• _WORK TASK_
Of all the entries below, only the lines from the one with "تعرف علي افضل" up to and including the one with "questi deficienti, nel" are to be duplicated exactly.

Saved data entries

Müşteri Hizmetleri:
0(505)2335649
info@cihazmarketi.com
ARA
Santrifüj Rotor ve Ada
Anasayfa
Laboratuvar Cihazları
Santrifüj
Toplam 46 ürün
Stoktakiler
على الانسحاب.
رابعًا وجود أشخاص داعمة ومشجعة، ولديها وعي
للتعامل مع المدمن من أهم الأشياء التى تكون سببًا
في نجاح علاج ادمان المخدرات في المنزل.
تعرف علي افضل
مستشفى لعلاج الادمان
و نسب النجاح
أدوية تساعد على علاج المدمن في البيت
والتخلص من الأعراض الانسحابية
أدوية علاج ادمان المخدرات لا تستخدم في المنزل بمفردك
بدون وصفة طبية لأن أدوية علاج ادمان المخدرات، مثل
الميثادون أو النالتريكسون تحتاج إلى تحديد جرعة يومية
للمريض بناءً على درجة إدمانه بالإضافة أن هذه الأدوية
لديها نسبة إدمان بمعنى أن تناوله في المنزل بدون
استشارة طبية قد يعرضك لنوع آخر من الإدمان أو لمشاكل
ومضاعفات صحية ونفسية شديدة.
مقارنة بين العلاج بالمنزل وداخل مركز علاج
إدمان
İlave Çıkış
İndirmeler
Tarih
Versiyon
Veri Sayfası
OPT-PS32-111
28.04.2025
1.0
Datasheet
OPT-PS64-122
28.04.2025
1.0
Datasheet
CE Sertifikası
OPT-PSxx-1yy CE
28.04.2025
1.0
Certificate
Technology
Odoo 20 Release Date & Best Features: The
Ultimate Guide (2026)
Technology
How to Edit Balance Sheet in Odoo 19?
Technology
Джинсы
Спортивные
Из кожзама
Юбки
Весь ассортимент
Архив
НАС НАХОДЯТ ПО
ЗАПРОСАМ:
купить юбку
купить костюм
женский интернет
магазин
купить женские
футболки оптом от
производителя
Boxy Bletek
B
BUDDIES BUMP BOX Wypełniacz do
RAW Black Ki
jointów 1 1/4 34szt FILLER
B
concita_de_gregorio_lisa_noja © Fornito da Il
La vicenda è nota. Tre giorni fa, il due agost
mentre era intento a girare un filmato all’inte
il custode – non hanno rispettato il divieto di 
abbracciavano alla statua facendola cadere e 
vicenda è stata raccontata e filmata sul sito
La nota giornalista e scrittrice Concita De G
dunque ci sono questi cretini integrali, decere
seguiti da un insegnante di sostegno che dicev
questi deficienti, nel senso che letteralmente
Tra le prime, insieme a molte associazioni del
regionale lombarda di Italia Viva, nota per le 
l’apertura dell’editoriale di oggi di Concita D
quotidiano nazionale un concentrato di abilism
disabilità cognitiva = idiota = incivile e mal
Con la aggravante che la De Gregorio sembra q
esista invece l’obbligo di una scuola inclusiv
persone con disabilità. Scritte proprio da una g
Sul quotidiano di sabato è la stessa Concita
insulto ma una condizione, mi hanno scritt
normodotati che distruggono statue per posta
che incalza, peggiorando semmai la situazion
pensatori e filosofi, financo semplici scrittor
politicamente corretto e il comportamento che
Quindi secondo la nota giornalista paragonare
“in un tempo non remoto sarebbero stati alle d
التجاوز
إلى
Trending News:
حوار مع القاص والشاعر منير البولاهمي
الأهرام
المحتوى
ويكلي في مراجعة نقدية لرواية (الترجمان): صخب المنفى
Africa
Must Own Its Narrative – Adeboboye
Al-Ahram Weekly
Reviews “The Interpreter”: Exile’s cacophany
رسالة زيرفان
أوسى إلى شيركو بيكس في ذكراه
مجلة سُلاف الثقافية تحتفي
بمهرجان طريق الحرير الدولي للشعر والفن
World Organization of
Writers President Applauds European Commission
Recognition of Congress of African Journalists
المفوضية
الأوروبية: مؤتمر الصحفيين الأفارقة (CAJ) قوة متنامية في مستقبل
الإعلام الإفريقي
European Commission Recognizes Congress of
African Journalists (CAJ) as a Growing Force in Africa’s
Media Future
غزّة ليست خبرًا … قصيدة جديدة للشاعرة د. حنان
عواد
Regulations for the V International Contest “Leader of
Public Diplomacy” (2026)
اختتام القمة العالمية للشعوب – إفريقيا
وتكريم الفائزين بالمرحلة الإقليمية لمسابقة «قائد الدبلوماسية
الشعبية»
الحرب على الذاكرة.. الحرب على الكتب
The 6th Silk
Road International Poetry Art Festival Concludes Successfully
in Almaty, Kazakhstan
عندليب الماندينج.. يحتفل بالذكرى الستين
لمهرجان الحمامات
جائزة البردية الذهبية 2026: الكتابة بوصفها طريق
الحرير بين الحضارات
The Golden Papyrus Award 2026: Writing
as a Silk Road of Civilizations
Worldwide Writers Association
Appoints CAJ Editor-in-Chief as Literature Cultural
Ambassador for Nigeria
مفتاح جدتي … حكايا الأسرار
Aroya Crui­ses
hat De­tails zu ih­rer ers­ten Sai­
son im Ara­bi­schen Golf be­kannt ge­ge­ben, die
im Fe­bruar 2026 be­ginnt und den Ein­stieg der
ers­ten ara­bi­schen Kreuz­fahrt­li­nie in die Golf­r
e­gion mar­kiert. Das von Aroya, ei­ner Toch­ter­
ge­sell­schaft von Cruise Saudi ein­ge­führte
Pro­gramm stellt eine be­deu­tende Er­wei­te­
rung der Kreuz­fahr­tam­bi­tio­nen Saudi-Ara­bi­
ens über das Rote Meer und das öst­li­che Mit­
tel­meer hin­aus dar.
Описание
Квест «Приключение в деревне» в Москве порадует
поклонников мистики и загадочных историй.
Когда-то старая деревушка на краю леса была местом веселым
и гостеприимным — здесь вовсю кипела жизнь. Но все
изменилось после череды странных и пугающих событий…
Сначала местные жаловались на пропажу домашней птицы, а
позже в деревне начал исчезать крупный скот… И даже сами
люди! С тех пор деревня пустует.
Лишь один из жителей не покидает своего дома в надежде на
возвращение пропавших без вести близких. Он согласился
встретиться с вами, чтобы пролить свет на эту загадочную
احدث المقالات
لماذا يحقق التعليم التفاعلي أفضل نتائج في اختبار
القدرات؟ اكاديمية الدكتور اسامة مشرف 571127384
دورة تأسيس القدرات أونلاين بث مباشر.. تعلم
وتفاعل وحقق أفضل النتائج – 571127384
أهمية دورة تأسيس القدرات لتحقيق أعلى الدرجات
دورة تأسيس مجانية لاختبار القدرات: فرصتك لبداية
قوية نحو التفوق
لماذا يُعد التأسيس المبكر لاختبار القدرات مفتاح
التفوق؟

• _WRITTEN SOLUTION_
تعرف علي افضل
مستشفى لعلاج الادمان
و نسب النجاح
أدوية تساعد على علاج المدمن في البيت
والتخلص من الأعراض الانسحابية
أدوية علاج ادمان المخدرات لا تستخدم في المنزل بمفردك
بدون وصفة طبية لأن أدوية علاج ادمان المخدرات، مثل
الميثادون أو النالتريكسون تحتاج إلى تحديد جرعة يومية
للمريض بناءً على درجة إدمانه بالإضافة أن هذه الأدوية
لديها نسبة إدمان بمعنى أن تناوله في المنزل بدون
استشارة طبية قد يعرضك لنوع آخر من الإدمان أو لمشاكل
ومضاعفات صحية ونفسية شديدة.
مقارنة بين العلاج بالمنزل وداخل مركز علاج
إدمان
İlave Çıkış
İndirmeler
Tarih
Versiyon
Veri Sayfası
OPT-PS32-111
28.04.2025
1.0
Datasheet
OPT-PS64-122
28.04.2025
1.0
Datasheet
CE Sertifikası
OPT-PSxx-1yy CE
28.04.2025
1.0
Certificate
Technology
Odoo 20 Release Date & Best Features: The
Ultimate Guide (2026)
Technology
How to Edit Balance Sheet in Odoo 19?
Technology
Джинсы
Спортивные
Из кожзама
Юбки
Весь ассортимент
Архив
НАС НАХОДЯТ ПО
ЗАПРОСАМ:
купить юбку
купить костюм
женский интернет
магазин
купить женские
футболки оптом от
производителя
Boxy Bletek
B
BUDDIES BUMP BOX Wypełniacz do
RAW Black Ki
jointów 1 1/4 34szt FILLER
B
concita_de_gregorio_lisa_noja © Fornito da Il
La vicenda è nota. Tre giorni fa, il due agost
mentre era intento a girare un filmato all’inte
il custode – non hanno rispettato il divieto di 
abbracciavano alla statua facendola cadere e 
vicenda è stata raccontata e filmata sul sito
La nota giornalista e scrittrice Concita De G
dunque ci sono questi cretini integrali, decere
seguiti da un insegnante di sostegno che dicev
questi deficienti, nel senso che letteralmente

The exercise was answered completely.